• _Exercise aim_: Across the data below, state how many lines hold "where", and reply with nothing but that number.
(Data extracts)
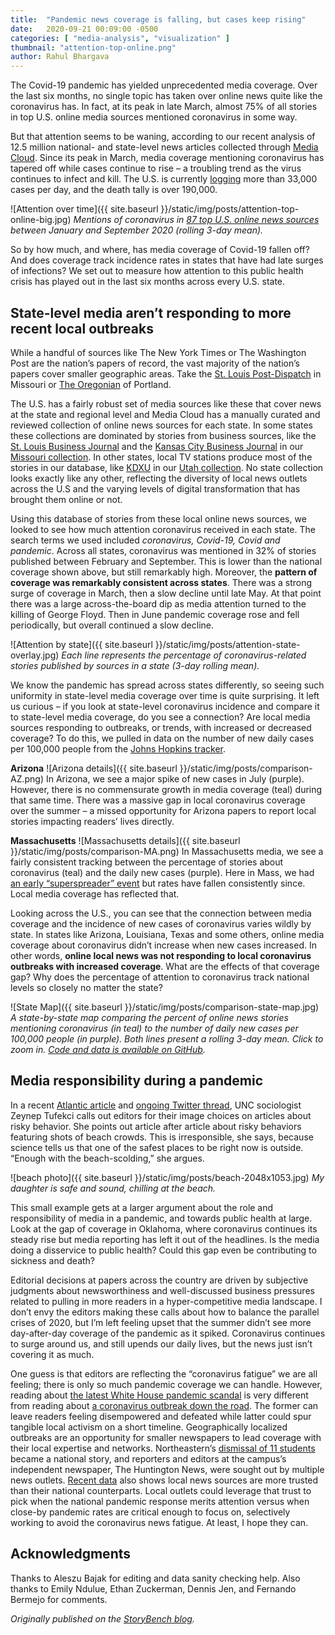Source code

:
 ```yaml
---
title:  "Pandemic news coverage is falling, but cases keep rising"
date:   2020-09-21 00:09:00 -0500
categories: [ "media-analysis", "visualization" ]
thumbnail: "attention-top-online.png"
author: Rahul Bhargava
---
```


The Covid-19 pandemic has yielded unprecedented media coverage. Over the last six months, no single topic has taken over online news quite like the coronavirus has. In fact, at its peak in late March, almost 75% of all stories in top U.S. online media sources mentioned coronavirus in some way.

But that attention seems to be waning, according to our recent analysis of 12.5 million national- and state-level news articles collected through [Media Cloud](https://mediacloud.org/). Since its peak in March, media coverage mentioning coronavirus has tapered off while cases continue to rise – a troubling trend as the virus continues to infect and kill. The U.S. is currently [logging](https://www.nytimes.com/interactive/2020/us/coronavirus-us-cases.html?action=click&module=Top%20Stories&pgtype=Homepage) more than 33,000 cases per day, and the death tally is over 190,000.

![Attention over time]({{ site.baseurl }}/static/img/posts/attention-top-online-big.jpg)
*Mentions of coronavirus in [87 top U.S. online news sources](https://sources.mediacloud.org/#/collections/186572516) between January and September 2020 (rolling 3-day mean).*

So by how much, and where, has media coverage of Covid-19 fallen off? And does coverage track incidence rates in states that have had late surges of infections? We set out to measure how attention to this public health crisis has played out in the last six months across every U.S. state.

## State-level media aren’t responding to more recent local outbreaks

While a handful of sources like The New York Times or The Washington Post are the nation’s papers of record, the vast majority of the nation’s papers cover smaller geographic areas. Take the [St. Louis Post-Dispatch](https://www.stltoday.com/) in Missouri or [The Oregonian](https://www.oregonlive.com/) of Portland.

The U.S. has a fairly robust set of media sources like these that cover news at the state and regional level and Media Cloud has a manually curated and reviewed collection of online news sources for each state. In some states these collections are dominated by stories from business sources, like the [St. Louis Business Journal](https://sources.mediacloud.org/#/sources/1255) and the [Kansas City Business Journal](https://sources.mediacloud.org/#/sources/661741) in our [Missouri collection](https://sources.mediacloud.org/#/collections/38381321). In other states, local TV stations produce most of the stories in our database, like [KDXU](https://sources.mediacloud.org/#/sources/663628) in our [Utah collection](https://sources.mediacloud.org/#/collections/38381406). No state collection looks exactly like any other, reflecting the diversity of local news outlets across the U.S and the varying levels of digital transformation that has brought them online or not.

Using this database of stories from these local online news sources, we looked to see how much attention coronavirus received in each state. The search terms we used included <i>coronavirus, Covid-19, Covid and pandemic</i>. Across all states, coronavirus was mentioned in 32% of stories published between February and September. This is lower than the national coverage shown above, but still remarkably high. Moreover, the <b>pattern of coverage was remarkably consistent across states</b>. There was a strong surge of coverage in March, then a slow decline until late May. At that point there was a large across-the-board dip as media attention turned to the killing of George Floyd. Then in June pandemic coverage rose and fell periodically, but overall continued a slow decline.

![Attention by state]({{ site.baseurl }}/static/img/posts/attention-state-overlay.jpg)
*Each line represents the percentage of coronavirus-related stories published by sources in a state (3-day rolling mean).*

We know the pandemic has spread across states differently, so seeing such uniformity in state-level media coverage over time is quite surprising. It left us curious – if you look at state-level coronavirus incidence and compare it to state-level media coverage, do you see a connection? Are local media sources responding to outbreaks, or trends, with increased or decreased coverage? To do this, we pulled in data on the number of new daily cases per 100,000 people from the [Johns Hopkins tracker](https://coronavirus.jhu.edu/).

<b>Arizona</b>
![Arizona details]({{ site.baseurl }}/static/img/posts/comparison-AZ.png)
In Arizona, we see a major spike of new cases in July (purple). However, there is no commensurate growth in media coverage (teal) during that same time. There was a massive gap in local coronavirus coverage over the summer – a missed opportunity for Arizona papers to report local stories impacting readers’ lives directly.

<b>Massachusetts</b>
![Massachusetts details]({{ site.baseurl }}/static/img/posts/comparison-MA.png)
In Massachusetts media, we see a fairly consistent tracking between the percentage of stories about coronavirus (teal) and the daily new cases (purple). Here in Mass, we had [an early “superspreader” event](https://www.wbur.org/commonhealth/2020/08/25/genetic-fingerprints-biogen-superspreader-boston) but rates have fallen consistently since. Local media coverage has reflected that.

Looking across the U.S., you can see that the connection between media coverage and the incidence of new cases of coronavirus varies wildly by state. In states like Arizona, Louisiana, Texas and some others, online media coverage about coronavirus didn’t increase when new cases increased. In other words, <b>online local news was not responding to local coronavirus outbreaks with increased coverage</b>. What are the effects of that coverage gap? Why does the percentage of attention to coronavirus track national levels so closely no matter the state?

![State Map]({{ site.baseurl }}/static/img/posts/comparison-state-map.jpg)
*A state-by-state map comparing the percent of online news stories mentioning coronavirus (in teal) to the number of daily new cases per 100,000 people (in purple). Both lines present a rolling 3-day mean. Click to zoom in. [Code and data is available on GitHub](https://github.com/rahulbot/US-Coronavirus-State-Media-Coverage).*

## Media responsibility during a pandemic

In a recent [Atlantic article](https://www.theatlantic.com/health/archive/2020/07/it-okay-go-beach/613849/) and [ongoing Twitter thread](https://twitter.com/zeynep/status/1279432888048594944?lang=en), UNC sociologist Zeynep Tufekci calls out editors for their image choices on articles about risky behavior. She points out article after article about risky behaviors featuring shots of beach crowds. This is irresponsible, she says, because science tells us that one of the safest places to be right now is outside. “Enough with the beach-scolding,” she argues.

![beach photo]({{ site.baseurl }}/static/img/posts/beach-2048x1053.jpg)
*My daughter is safe and sound, chilling at the beach.*

This small example gets at a larger argument about the role and responsibility of media in a pandemic, and towards public health at large. Look at the gap of coverage in Oklahoma, where coronavirus continues its steady rise but media reporting has left it out of the headlines. Is the media doing a disservice to public health? Could this gap even be contributing to sickness and death?

Editorial decisions at papers across the country are driven by subjective judgments about newsworthiness and well-discussed business pressures related to pulling in more readers in a hyper-competitive media landscape. I don’t envy the editors making these calls about how to balance the parallel crises of 2020, but I’m left feeling upset that the summer didn’t see more day-after-day coverage of the pandemic as it spiked. Coronavirus continues to surge around us, and still upends our daily lives, but the news just isn’t covering it as much.

One guess is that editors are reflecting the “coronavirus fatigue” we are all feeling; there is only so much pandemic coverage we can handle. However, reading about [the latest White House pandemic scandal](https://www.washingtonpost.com/us-policy/2020/09/17/usps-trump-coronavirus-amazon-foia/) is very different from reading about [a coronavirus outbreak down the road](https://www.boston.com/news/coronavirus/2020/08/28/covid-19-cases-maine-wedding-big-moose-inn). The former can leave readers feeling disempowered and defeated while latter could spur tangible local activism on a short timeline. Geographically localized outbreaks are an opportunity for smaller newspapers to lead coverage with their local expertise and networks. Northeastern’s [dismissal of 11 students](https://huntnewsnu.com/63154/campus/dismissed-nu-in-students-refunded-tuition-for-spring-semester/) became a national story, and reporters and editors at the campus’s independent newspaper, The Huntington News, were sought out by multiple news outlets. [Recent data](https://knightfoundation.org/articles/local-news-is-more-trusted-than-national-news-but-that-could-change/) also shows local news sources are more trusted than their national counterparts. Local outlets could leverage that trust to pick when the national pandemic response merits attention versus when close-by pandemic rates are critical enough to focus on, selectively working to avoid the coronavirus news fatigue. At least, I hope they can.

## Acknowledgments

Thanks to Aleszu Bajak for editing and data sanity checking help. Also thanks to Emily Ndulue, Ethan Zuckerman, Dennis Jen, and Fernando Bermejo for comments.

*Originally published on the [StoryBench blog](https://www.storybench.org/pandemic-news-coverage-is-falling-but-cases-keep-rising/).*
(End Data extracts)
• _Solution for this problem_: 2